JA Solar has begun shipping 2MW of modules to a project in Morocco, as the Chinese company reassures investors that, unlike rival Suntech, it will have no trouble repaying its convertible bonds coming due in May.

Last autumn loss-making JA bought back $89.2m worth of 4.5% senior convertible bonds coming due on 15 May, leaving with some $120m due.

The Shanghai-based company will be able to pay its bondholders on time, chief operating offier Xie Jian tells Bloomberg.

Suntech’s inability to meet its obligations to bondholders this month led to a group of powerful Chinese banks petitioning for its principal manufacturing subsidiary to be taken into insolvency proceedings.

JA’s Xie acknowledges that Suntech’s insolvency will make it more difficult and more expensive for other Chinese solar companies to obtain finance in future. JA reported a 572.1m yuan ($92m) operating loss last year, and its performance got worse in 2012 – culminating in a 631.3m yuan operating loss in the most recent quarter.
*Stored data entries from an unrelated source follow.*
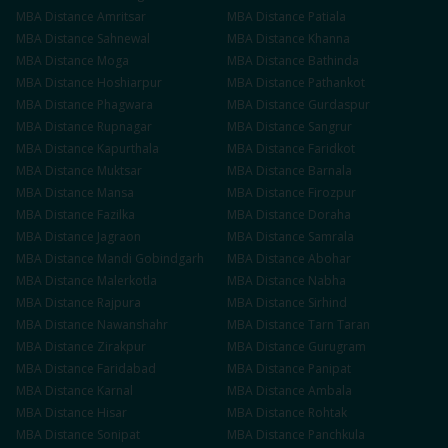
MBA
Distance
Amritsar
MBA
Distance
Patiala
MBA
Distance
Sahnewal
MBA
Distance
Khanna
MBA
Distance
Moga
MBA
Distance
Bathinda
MBA
Distance
Hoshiarpur
MBA
Distance
Pathankot
MBA
Distance
Phagwara
MBA
Distance
Gurdaspur
MBA
Distance
Rupnagar
MBA
Distance
Sangrur
MBA
Distance
Kapurthala
MBA
Distance
Faridkot
MBA
Distance
Muktsar
MBA
Distance
Barnala
MBA
Distance
Mansa
MBA
Distance
Firozpur
MBA
Distance
Fazilka
MBA
Distance
Doraha
MBA
Distance
Jagraon
MBA
Distance
Samrala
MBA
Distance
Mandi Gobindgarh
MBA
Distance
Abohar
MBA
Distance
Malerkotla
MBA
Distance
Nabha
MBA
Distance
Rajpura
MBA
Distance
Sirhind
MBA
Distance
Nawanshahr
MBA
Distance
Tarn Taran
MBA
Distance
Zirakpur
MBA
Distance
Gurugram
MBA
Distance
Faridabad
MBA
Distance
Panipat
MBA
Distance
Karnal
MBA
Distance
Ambala
MBA
Distance
Hisar
MBA
Distance
Rohtak
MBA
Distance
Sonipat
MBA
Distance
Panchkula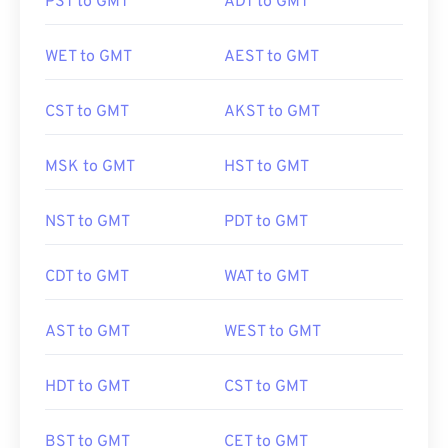
PST to GMT
ADT to GMT
WET to GMT
AEST to GMT
CST to GMT
AKST to GMT
MSK to GMT
HST to GMT
NST to GMT
PDT to GMT
CDT to GMT
WAT to GMT
AST to GMT
WEST to GMT
HDT to GMT
CST to GMT
BST to GMT
CET to GMT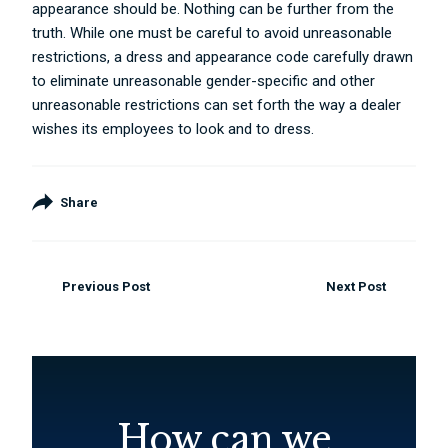
appearance should be. Nothing can be further from the
truth. While one must be careful to avoid unreasonable
restrictions, a dress and appearance code carefully drawn
to eliminate unreasonable gender-specific and other
unreasonable restrictions can set forth the way a dealer
wishes its employees to look and to dress.
Share
Previous Post
Next Post
How can we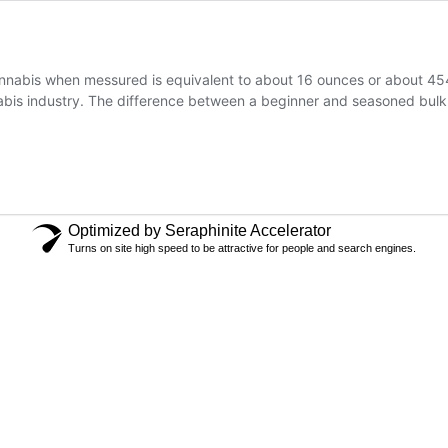
nabis when messured is equivalent to about 16 ounces or about 454 
abis industry. The difference between a beginner and seasoned bulk
Optimized by Seraphinite Accelerator
Turns on site high speed to be attractive for people and search engines.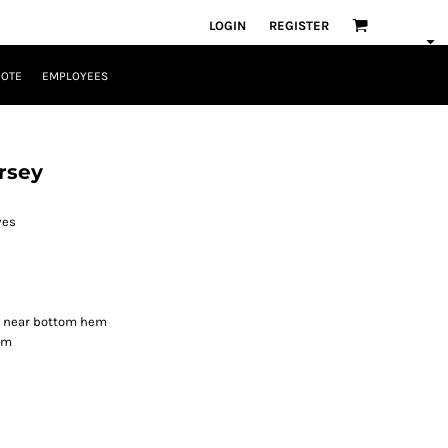
LOGIN
REGISTER
UOTE
EMPLOYEES
rsey
ves
de near bottom hem
om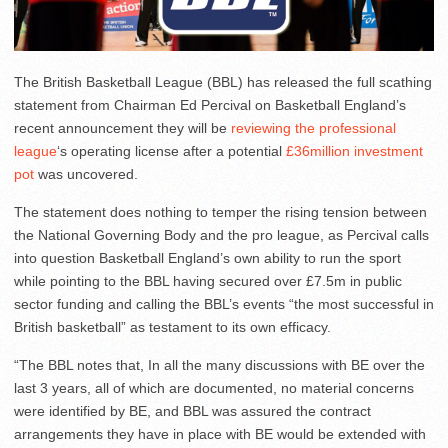
The British Basketball League (BBL) has released the full scathing
statement from Chairman Ed Percival on Basketball England’s
recent announcement they will be
reviewing the professional
league
‘s operating license after a potential
£36million investment
pot
was uncovered.
The statement does nothing to temper the rising tension between
the National Governing Body and the pro league, as Percival calls
into question Basketball England’s own ability to run the sport
while pointing to the BBL having secured over £7.5m in public
sector funding and calling the BBL’s events “the most successful in
British basketball” as testament to its own efficacy.
“The BBL notes that, In all the many discussions with BE over the
last 3 years, all of which are documented, no material concerns
were identified by BE, and BBL was assured the contract
arrangements they have in place with BE would be extended with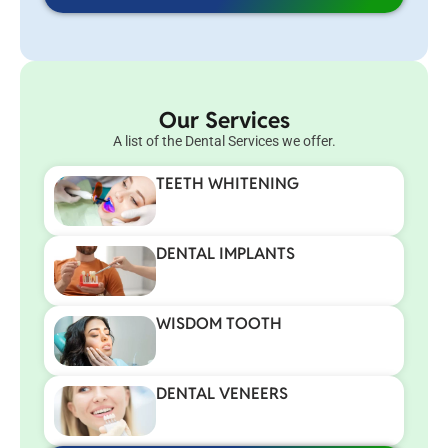
Our Services
A list of the Dental Services we offer.
TEETH WHITENING
DENTAL IMPLANTS
WISDOM TOOTH
DENTAL VENEERS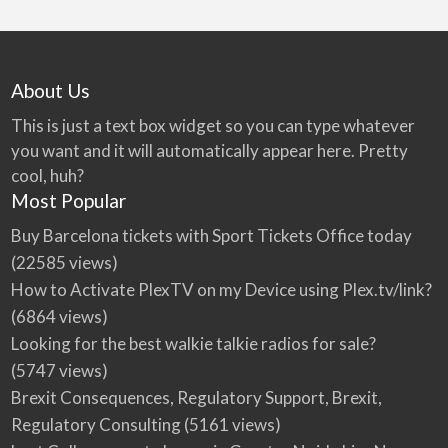
About Us
This is just a text box widget so you can type whatever
you want and it will automatically appear here. Pretty
cool, huh?
Most Popular
Buy Barcelona tickets with Sport Tickets Office today
(22585 views)
How to Activate PlexTV on my Device using Plex.tv/link?
(6864 views)
Looking for the best walkie talkie radios for sale?
(5747 views)
Brexit Consequences, Regulatory Support, Brexit,
Regulatory Consulting
(5161 views)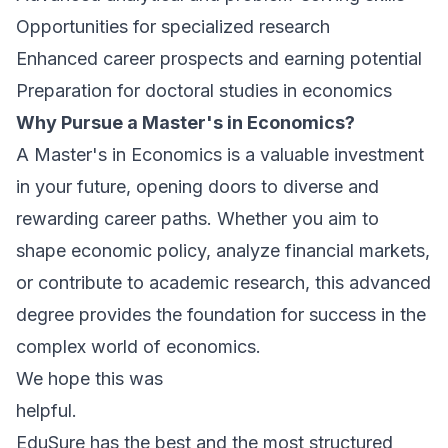
Opportunities for specialized research
Enhanced career prospects and earning potential
Preparation for doctoral studies in economics
Why Pursue a Master's in Economics?
A Master's in Economics is a valuable investment
in your future, opening doors to diverse and
rewarding career paths. Whether you aim to
shape economic policy, analyze financial markets,
or contribute to academic research, this advanced
degree provides the foundation for success in the
complex world of economics.
We hope this was
helpful.
E
duSure has the best and the most structured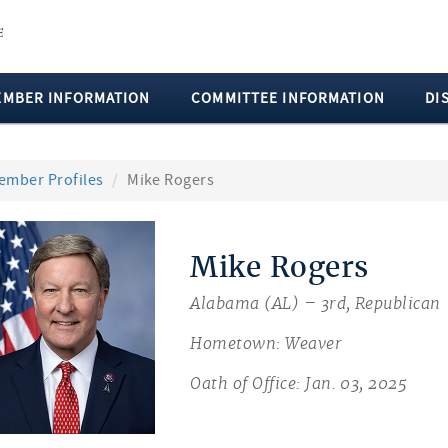
EMBER INFORMATION
COMMITTEE INFORMATION
DI
ember Profiles
Mike Rogers
Mike Rogers
Alabama (AL) – 3rd, Republican
Hometown: Weaver
Oath of Office: Jan. 03, 2025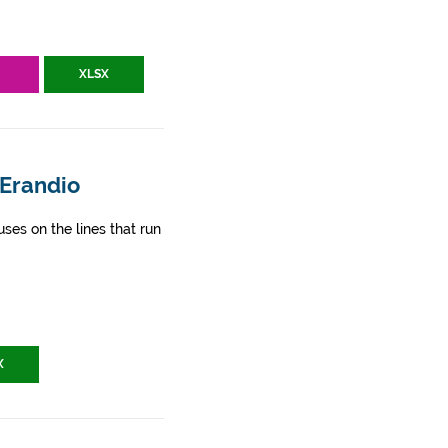
V
XLSX
 Erandio
ses on the lines that run
X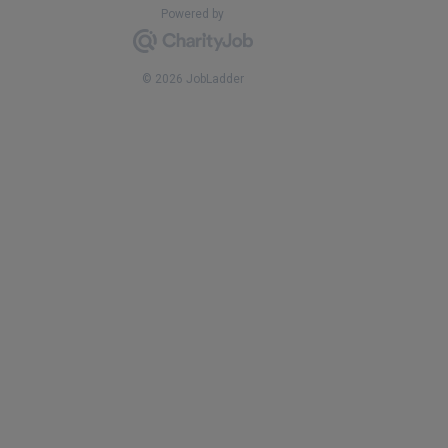
Powered by
© 2026 JobLadder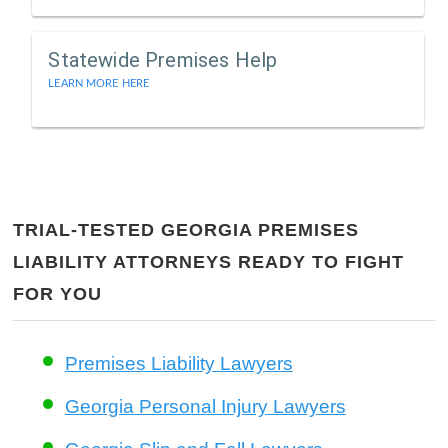
Statewide Premises Help
LEARN MORE HERE
TRIAL-TESTED GEORGIA PREMISES
LIABILITY ATTORNEYS READY TO FIGHT
FOR YOU
Premises Liability Lawyers
Georgia Personal Injury Lawyers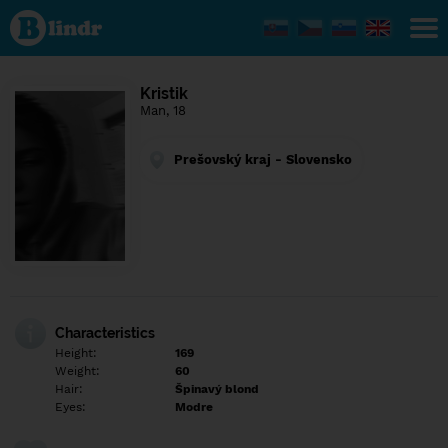
Find out
what's
under
the
mask.
Social
Kristik
and
Man, 18
dating
network.
Prešovský kraj - Slovensko
Characteristics
Height:
169
Weight:
60
Hair:
Špinavý blond
Eyes:
Modre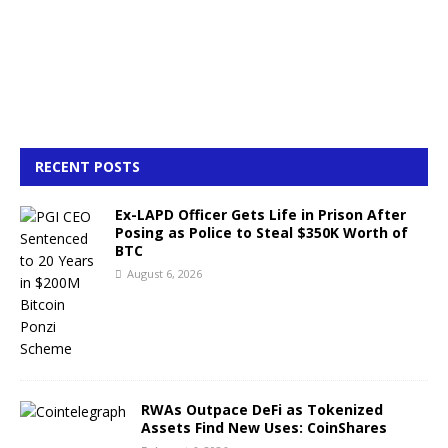
RECENT POSTS
Ex-LAPD Officer Gets Life in Prison After
Posing as Police to Steal $350K Worth of
BTC
August 6, 2026
RWAs Outpace DeFi as Tokenized
Assets Find New Uses: CoinShares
A bright spot for the company, however, has been the increasing success of its modules in an array of new markets. JA began as a PV cell specialist, but in 2009 took the decision to diversify into modules – the one part of its manufacturing operations that expanded in 2012.

Morocco represents the latest market entry for JA, where it is in the process of shipping more than 7,000 of its polycrystalline modules to local installer Jet Energy International.

The array using JA modules will be the largest in North Africa upon its completion this quarter, producing electricity at an estimated 0.8 dirhams ($0.90) per kWh – “similar” to traditional forms of energy in the region, claims Jet Energy chief executive Adil Rtibi.